The rise of AI-powered chatbots such as OpenAI’s ChatGPT, Anthropic’s Claude, and Google's Overviews feature is fundamentally reshaping how users find information online. In response, advertising groups and tech start-ups are racing to help brands boost their visibility in AI-generated search results, marking a new era of search engine optimisation (SEO), the Financial Times reported.
Brandtech and Profound have created software that tracks and forecasts how often brands are talked about by AI models. Brands such as fintech company Ramp, job search website Indeed, and Chivas Brothers from Pernod Ricard have already begun using these tools to preserve their presence in an ever-changing search landscape.
"This is about acknowledging large language models as the ultimate influencer," added Jack Smyth of Brandtech.
New technology scans AI sentiment and adjusts brand visibilityThe new AI search optimisation software inputs thousands of prompts into chatbots, measuring how the models react and establishing brand rankings. The insights enable agencies to recommend companies on how to improve web content and images for AI visibility.
Brandtech's "Share of Model" product provides brands with detailed insights on performance across AI services and suggests ways to tweak digital assets for best exposure. Deep, supported by Khosla Ventures, has a data analytics platform monitoring industry-specific queries and brand performance on AI searches.
"Traditional search has been one of the largest monopolies in the history of the internet," declared James Cadwallader, co-founder of Profound. "And for the first time, the castle walls seem to be cracking.
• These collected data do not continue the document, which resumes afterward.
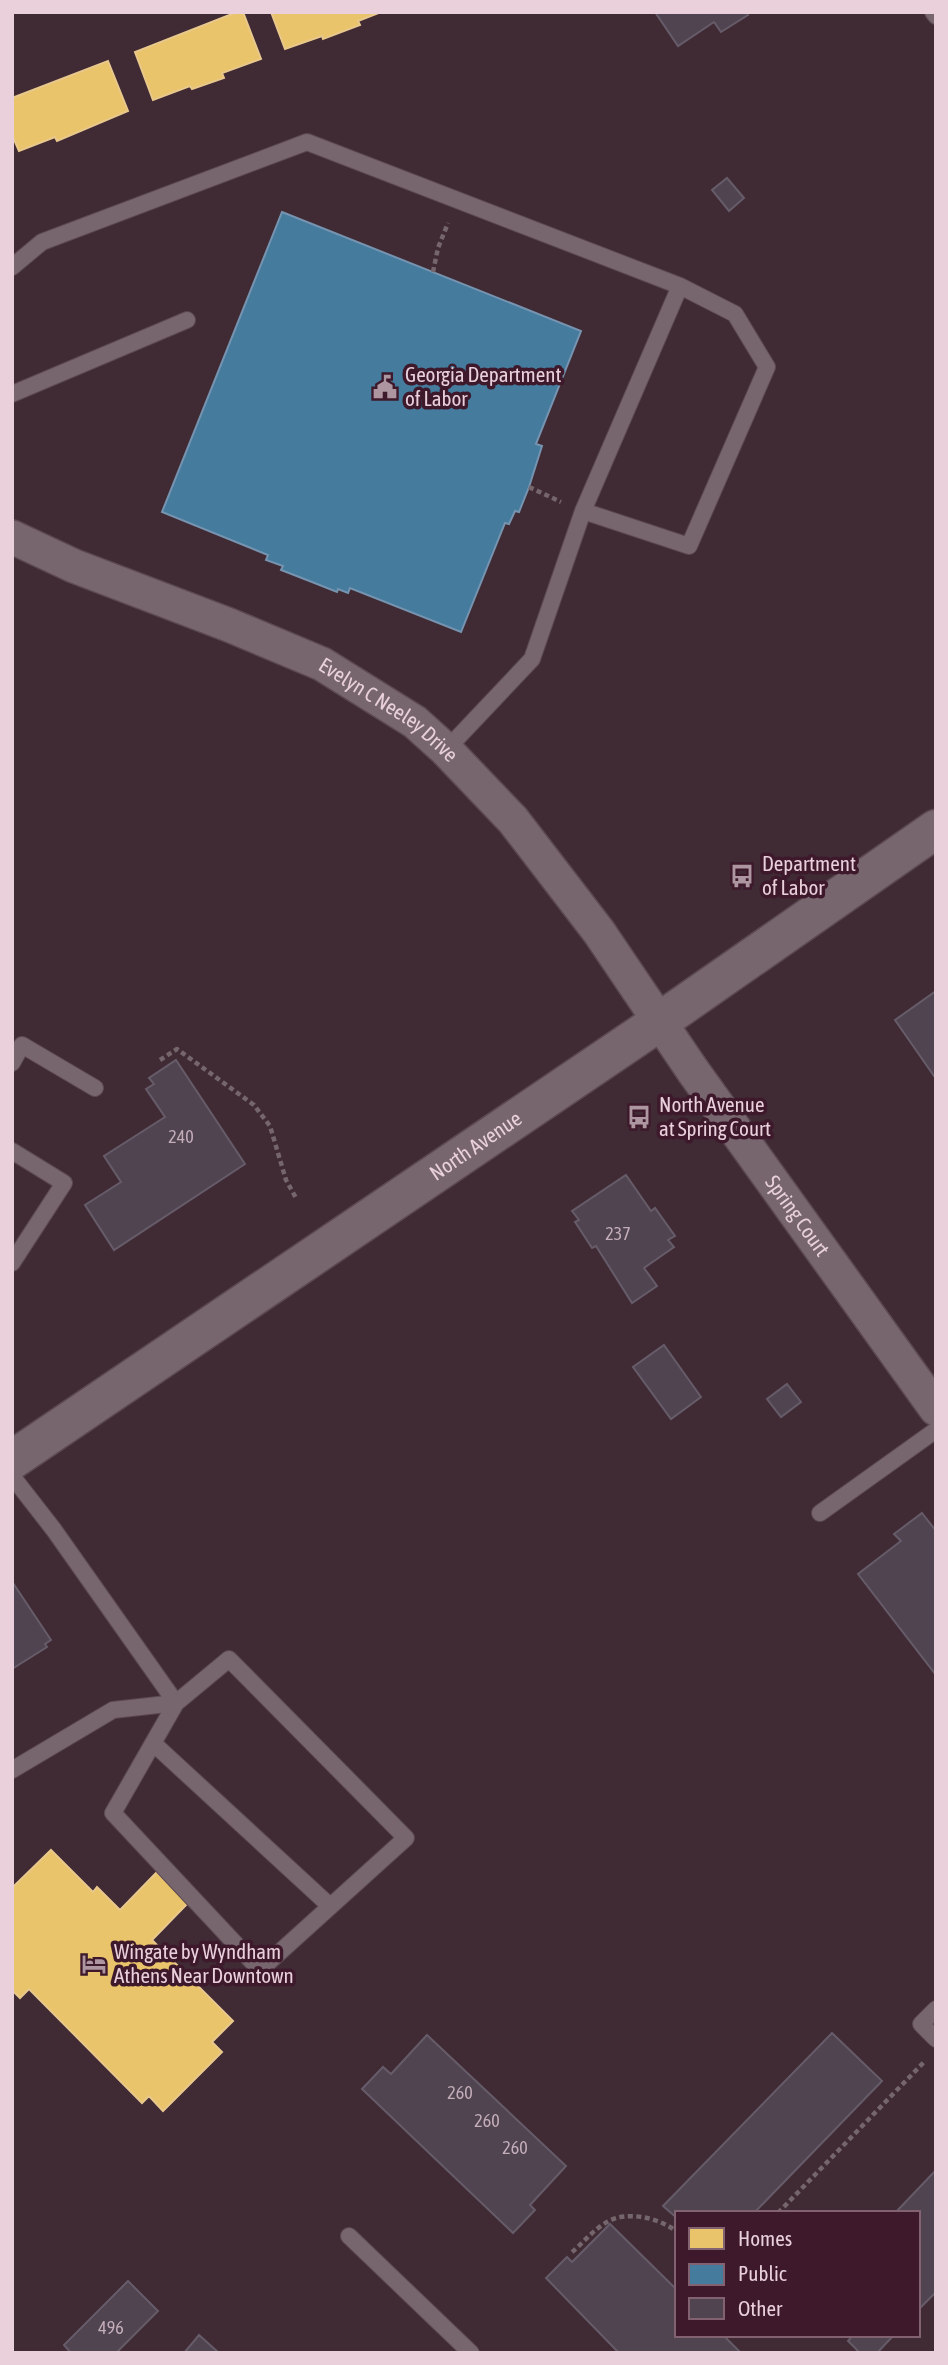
<svg xmlns="http://www.w3.org/2000/svg" width="948" height="2365" font-family="'Asap Condensed',sans-serif">
<style>
.homes{fill:#e9c46a;stroke:#e9c88c;stroke-width:2}
.public{fill:#457b9d;stroke:#7694b0;stroke-width:2}
.building{fill:#504450;stroke:#665c69;stroke-width:2}
.lines{fill:none;stroke-linecap:round;stroke-linejoin:round}
.lane-casing{stroke:#5c4952;stroke-width:18}
.street-casing{stroke:#5c4952;stroke-width:36}
.secondary-casing{stroke:#5c4952;stroke-width:41}
.path{stroke:#75666c;stroke-width:4.5;stroke-dasharray:5 3.5;stroke-linecap:butt}
.lane{stroke:#77666e;stroke-width:16}
.street{stroke:#77666e;stroke-width:33}
.secondary{stroke:#77666e;stroke-width:38}
.labels{text-anchor:middle;stroke-width:7;stroke-linejoin:round;paint-order:stroke}
.number-label{font-size:18px;fill:#c3adb8}
.poi-label{font-size:21px;fill:#e9d0db;stroke:#3d192b;text-anchor:start}
.street-label{font-size:21px;fill:#e9d0db;stroke:#3d192b}
</style>
<rect width="100%" height="100%" fill="#402b35"/>
<!-- homes -->
<path class="homes" d="M237,12H243L261,59L222,73L224,78L192,89L190,86L153,100L135,52Z
M271,12H381L358,21L360,25L323,39L322,36L285,49Z
M108,61L128,111L57,141L55,137L19,151L12,135V98Z
M51,1850L93,1892L97,1887L120,1910L157,1872L188,1903L152,1940L233,2021L212,2042L222,2052L163,2111L149,2096L142,2103L29,1989L20,1998L12,1990V1888Z"/>
<!-- public -->
<path class="public" d="M282,212L581,331L536,444L542,446L529,487L519,512L515,511L509,524L505,523L461,632L350,588L348,593L338,589L337,592L312,582L281,570L283,566L266,560L268,555L162,512Z"/>
<!-- building -->
<path class="building" d="M655,12H746L748,15L721,32L714,22L678,46Z
M727,178L744,198L729,211L712,190Z
M936,991V1075L934,1076L895,1020Z
M176,1060L245,1164L114,1250L85,1205L121,1182L104,1156L165,1117L146,1089L154,1084L149,1078Z
M626,1175L651,1211L655,1208L675,1236L668,1240L674,1247L644,1268L657,1286L632,1303L596,1246L592,1248L575,1222L579,1220L572,1211Z
M664,1345L701,1397L671,1419L633,1367Z
M787,1384L801,1402L781,1417L767,1399Z
M922,1513L936,1531V1675L858,1574L901,1541L894,1534Z
M13,1583L51,1640L45,1644L47,1647L12,1669Z
M832,2033L882,2081L754,2213H677V2218L663,2206Z
M427,2035L566,2166L530,2205L535,2210L513,2233L362,2089L383,2067L391,2074Z
M936,2170V2292L918,2310V2213H895Z
M610,2224L677,2290V2335H723L741,2353H619L546,2278L567,2257L572,2262Z
M128,2281L158,2311L116,2353H71L64,2345Z
M199,2335L219,2353H184Z
M853,2335H894L877,2353H860L848,2341Z"/>
<g class="lines">
<!-- lane casing -->
<g class="lane-casing">
<path id="lane" d="M933,12L936,16
M12,267L42,242L307,142L680,286L735,314L767,367L689,546L583,511
M12,394L187,320
M446,750L532,659L583,511L680,286
M12,1063L22,1045L95,1088
M12,1151L64,1183L12,1263
M12,1476L54,1530L176,1703
M820,1513L936,1430
M153,1743L330,1906
M12,1770L113,1710L176,1703L229,1659L406,1838L260,1970L113,1813L176,1703
M936,2009L921,2024L936,2039
M349,2236L471,2353"/>
</g>
<!-- street casing -->
<g class="street-casing">
<g id="street">
<path id="s1" d="M12,537L74,566L229,625L322,664L415,722L446,750L513,820L599,932L693,1071L936,1409"/>
</g>
</g>
<!-- secondary casing -->
<g class="secondary-casing">
<g id="secondary">
<path id="s2" d="M12,1460L659,1022L936,829"/>
</g>
</g>
<!-- path -->
<path class="path" d="M433,272L438,248L448,223
M529,487L561,502
M160,1060L177,1049L254,1105L270,1126L286,1180L296,1198
M778,2213L925,2061
M572,2252C583,2243 594,2229 607,2222C627,2210 660,2218 677,2232"/>
<!-- lane -->
<use href="#lane" class="lane"/>
<!-- street -->
<use href="#street" class="street"/>
<!-- secondary -->
<use href="#secondary" class="secondary"/>
</g>
<!-- icons -->
<defs>
<g id="civic-bare" transform="scale(1.89)"><path d="M-.6-6.5H3V-4.5H.6V-3L4-1V1h2V6H-6V1h2V-1L-.6-3ZM-1.2 2.5V6h2.4V2.5Z" fill="#ae96a1" stroke="#3d192b" stroke-width="2.5" paint-order="stroke"/></g>
<g id="bus-bare" transform="scale(1.89)"><path d="M-5-6H5V4H4V6H2V4H-2V6H-4V4H-5ZM-3.5-4V0h7V-4ZM-3.5 1.2v1.5H-2V1.2ZM2 1.2v1.5H3.5V1.2Z" fill="#ae96a1" stroke="#3d192b" stroke-width="2.5" paint-order="stroke"/></g>
<g id="hotel-bare" transform="scale(1.89)"><path d="M-6-4.5h1.5V1H6V5H4.5V3h-9V5H-6ZM-4 0a1.8 1.8 0 1 1 3.6 0ZM.5 0V-2.5h3Q6-2.5 6 0Z" fill="#ae96a1" stroke="#3d192b" stroke-width="2.5" paint-order="stroke"/></g>
</defs>
<g fill-rule="evenodd">
<use href="#civic-bare" x="385" y="387"/>
<use href="#bus-bare" x="742" y="876"/>
<use href="#bus-bare" x="639" y="1117"/>
<use href="#hotel-bare" x="94" y="1964"/>
</g>
<g class="labels">
<!-- number labels -->
<g class="number-label">
<text x="181" y="1143">240</text>
<text x="618" y="1240">237</text>
<text x="460" y="2099">260</text>
<text x="487" y="2127">260</text>
<text x="515" y="2154">260</text>
<text x="111" y="2334">496</text>
</g>
<!-- poi labels -->
<g class="poi-label">
<text x="405" y="382">Georgia Department<tspan x="405" dy="24">of Labor</tspan></text>
<text x="762" y="871">Department<tspan x="762" dy="24">of Labor</tspan></text>
<text x="659" y="1112">North Avenue<tspan x="659" dy="24">at Spring Court</tspan></text>
<text x="114" y="1959">Wingate by Wyndham<tspan x="114" dy="24">Athens Near Downtown</tspan></text>
</g>
<!-- street labels -->
<g class="street-label">
<text dy="7" stroke="none"><textPath href="#s1" startOffset="416">Evelyn C Neeley Drive</textPath></text>
<text dy="7" stroke="none"><textPath href="#s2" startOffset="560">North Avenue</textPath></text>
<text dy="7" stroke="none"><textPath href="#s1" startOffset="1071">Spring Court</textPath></text>
</g>
</g>
<!-- border -->
<rect width="948" height="2365" fill="none" stroke="#e9d0db" stroke-width="28"/>
<!-- legend -->
<rect x="675" y="2211" width="245" height="126" fill="#3d192b" stroke="#826271" stroke-width="2"/>
<rect x="689" y="2228" width="35" height="21" fill="#e9c46a" stroke="#826271" stroke-width="2"/>
<text x="738" y="2246" font-size="21" fill="#e9d0db">Homes</text>
<rect x="689" y="2264" width="35" height="21" fill="#457b9d" stroke="#826271" stroke-width="2"/>
<text x="738" y="2281" font-size="21" fill="#e9d0db">Public</text>
<rect x="689" y="2298" width="35" height="21" fill="#504450" stroke="#826271" stroke-width="2"/>
<text x="738" y="2316" font-size="21" fill="#e9d0db">Other</text>
</svg>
It's a CDs to streaming moment."
AI breaks up traditional search habitsBain & Company research points to the changing landscape: 80% of consumers are now using AI-authored results for at least 40% of their searches, reducing organic web traffic by as much as 25%. In addition, roughly 60% of searches are now ending without a user clicking through to a website.
Despite these trends, Alphabet, the parent company of Google, posted a 10% increase in its core search and ad revenue to $50.7 billion in the first quarter. The solid showing comforted investors worried about competition from AI chatbots such as Elon Musk's Grok and internal threats from Google's Gemini chatbot siphoning off ad clicks.
However, agencies are driving hard to enable brands to adapt to the new world in which showing up in AI-created responses is ever more important.
New regulations for AI search optimisationExperts point out that optimising for AI search is much more sophisticated than for traditional SEO. AI models such as ChatGPT don't just index keywords; they judge content credibility, authority, and relevance in a much more subtle manner.
Adam Fry, Search lead at ChatGPT, said that it is seeing users pose more sophisticated queries like, "Can you get a nice restaurant with low noise levels where a family of five can eat in New York?"—mirroring the shift away from low-level keyword-based searches towards high-contextual queries.
Perplexity, which is an AI-powered search engine, is piloting sponsored "questions" as a new variant of AI-native advertising, potentially giving brands an additional avenue towards visibility.
"LLMs are more familiar with more content and can be more subtle. They can identify contradictions or disinformation," Perplexity co-founder Denis Yarats said. "It is much more difficult to be an SEO target because the only real strategy is to be as relevant as one can and offer good content."
As generative AI improves, those brands that do not evolve may lose relevance and visibility in the next era of online search.